WORK ITEM: The answer should match the entries below word for word, minus their pictures.

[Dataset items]
▼
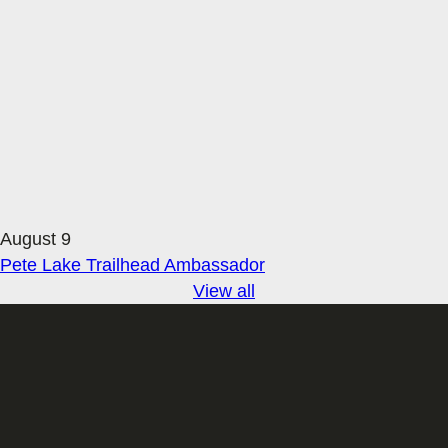
August 9
Pete Lake Trailhead Ambassador
View all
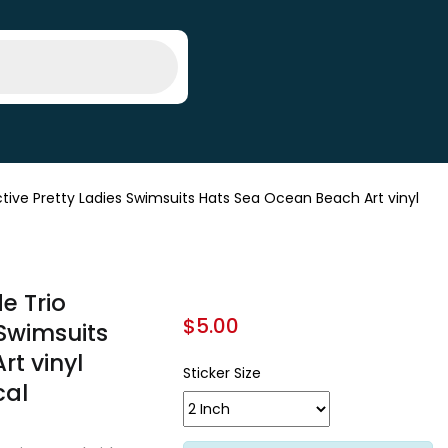
ive Pretty Ladies Swimsuits Hats Sea Ocean Beach Art vinyl
e Trio
$
5.00
 Swimsuits
t vinyl
Sticker Size
cal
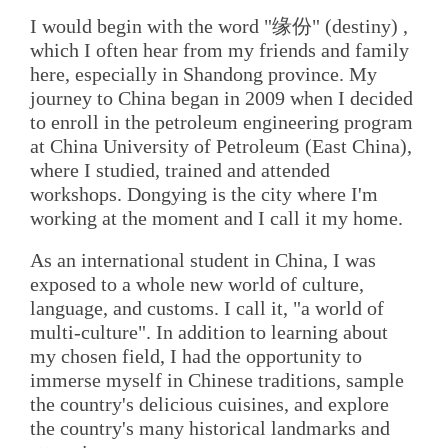
I would begin with the word "缘份" (destiny) ,
which I often hear from my friends and family
here, especially in Shandong province. My
journey to China began in 2009 when I decided
to enroll in the petroleum engineering program
at China University of Petroleum (East China),
where I studied, trained and attended
workshops. Dongying is the city where I'm
working at the moment and I call it my home.
As an international student in China, I was
exposed to a whole new world of culture,
language, and customs. I call it, "a world of
multi-culture". In addition to learning about
my chosen field, I had the opportunity to
immerse myself in Chinese traditions, sample
the country's delicious cuisines, and explore
the country's many historical landmarks and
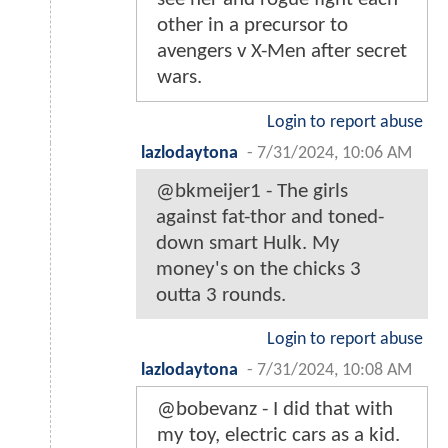
other in a precursor to
avengers v X-Men after secret
wars.
Login to report abuse
lazlodaytona
-
7/31/2024, 10:06 AM
@bkmeijer1 - The girls
against fat-thor and toned-
down smart Hulk. My
money's on the chicks 3
outta 3 rounds.
Login to report abuse
lazlodaytona
-
7/31/2024, 10:08 AM
@bobevanz - I did that with
my toy, electric cars as a kid.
▲
SOLUTION TO THIS PROBLEM:
August 9
Pete Lake Trailhead Ambassador
View all
ive Pretty Ladies Swimsuits Hats Sea Ocean Beach Art vinyl
e Trio
$
5.00
 Swimsuits
t vinyl
Sticker Size
cal
I would begin with the word "缘份" (destiny) ,
which I often hear from my friends and family
here, especially in Shandong province. My
journey to China began in 2009 when I decided
to enroll in the petroleum engineering program
at China University of Petroleum (East China),
where I studied, trained and attended
workshops. Dongying is the city where I'm
working at the moment and I call it my home.
As an international student in China, I was
exposed to a whole new world of culture,
language, and customs. I call it, "a world of
multi-culture". In addition to learning about
my chosen field, I had the opportunity to
immerse myself in Chinese traditions, sample
the country's delicious cuisines, and explore
the country's many historical landmarks and
other in a precursor to
avengers v X-Men after secret
wars.
Login to report abuse
lazlodaytona
-
7/31/2024, 10:06 AM
@bkmeijer1 - The girls
against fat-thor and toned-
down smart Hulk. My
money's on the chicks 3
outta 3 rounds.
Login to report abuse
lazlodaytona
-
7/31/2024, 10:08 AM
@bobevanz - I did that with
my toy, electric cars as a kid.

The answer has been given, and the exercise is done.